Section: Opinion

The dangers of hypersexualizing the Black female body

According to the male gaze, the ideal woman is lascivious by nature, curvaceous by figure, busty, alluring yet detached, seductive yet professional. This is the Jezebel. She is a sexualized portrayal of a Black woman who has been defined by her opposition to the white woman’s portrayal of modesty and sexual purity. The overt sexualization and dehumanization of Black women via the Jezebel stereotype has directly correlated to the appropriation of the Black woman’s figure. 

Recently, Instagram models have been making tens of thousands of dollars per post with their Coke bottle-shaped bodies. They sell everything from fit teas that can lead to explosive diarrhea to waist trainers that move your organs around for that perfect tiny waist, all to imitate the Black female form. There has even been an increase in models and celebrities, such as Ariana Grande and Addison Rae, being called out for blackfishing, a term which Wanna Thompson coined as “the phenomenon of non-Black influencers and public figures using bronzer, tanning, Photoshop, or even cosmetic surgery to change their looks to appear Black or mixed race.”

This imitation of the Black female form is not new. This commodification can be traced back to the kidnapping of a South African Khoisan woman named Sarah Baartman in 1814. She was captured by Europeans and displayed in a freak show due to the objectification of her buttocks. At the same time in Europe, the padding of one’s backside came into fashion in the 1820s and the trend only became more excessive as the years went on.
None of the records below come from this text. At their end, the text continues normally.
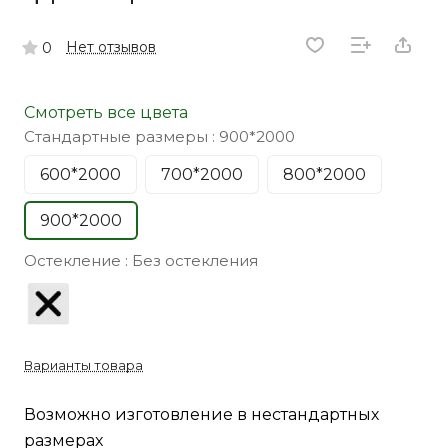
Нет отзывов
0
Смотреть все цвета
Стандартные размеры :
900*2000
600*2000
700*2000
800*2000
900*2000
Остекление :
Без остекления
Варианты товара
Возможно изготовление в нестандартных
размерах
This padding was meant to draw attention to a woman’s rear and the swish of her hips but while Europeans came up with a new fashion trend Baartman suffered.  After years of being commodified and ogled at across Paris, upon her death in 1816, there was a cast made of Baartman’s body, and her brain and genitals were pickled and then put on display in museums. She was not laid to rest until May of 2002 in Cape Town, South Africa.

However, the imitation of the Black female form in the 1800s, or even in the 2000s, is not the main issue. It is the violence and erasure that follow this objectification and imitation. Yet, there is no humiliation or violence directed at those who mimicked the Black form, like the Kardashians. They are seen as icons, while Black girls are bullied, assaulted and killed for having the exact same attributes.

 The hyper-sexualization of the Black female body leads to violence while the commodification of her body allows for her plight to be ignored. Sexual violence against Black women occurs at exceptionally high rates, and more than 20 percent of Black women will experience rape during their lifetimes — a higher percentage than woman overall. The Jezebel stereotype was created in order to rationalize the sexual assault of African slaves. This has led to the belief that everyone is entitled to Black women’s bodies — to imitate, to take by force or to hold hostage. Black women are going to continue to be battered until society allows them to own themselves.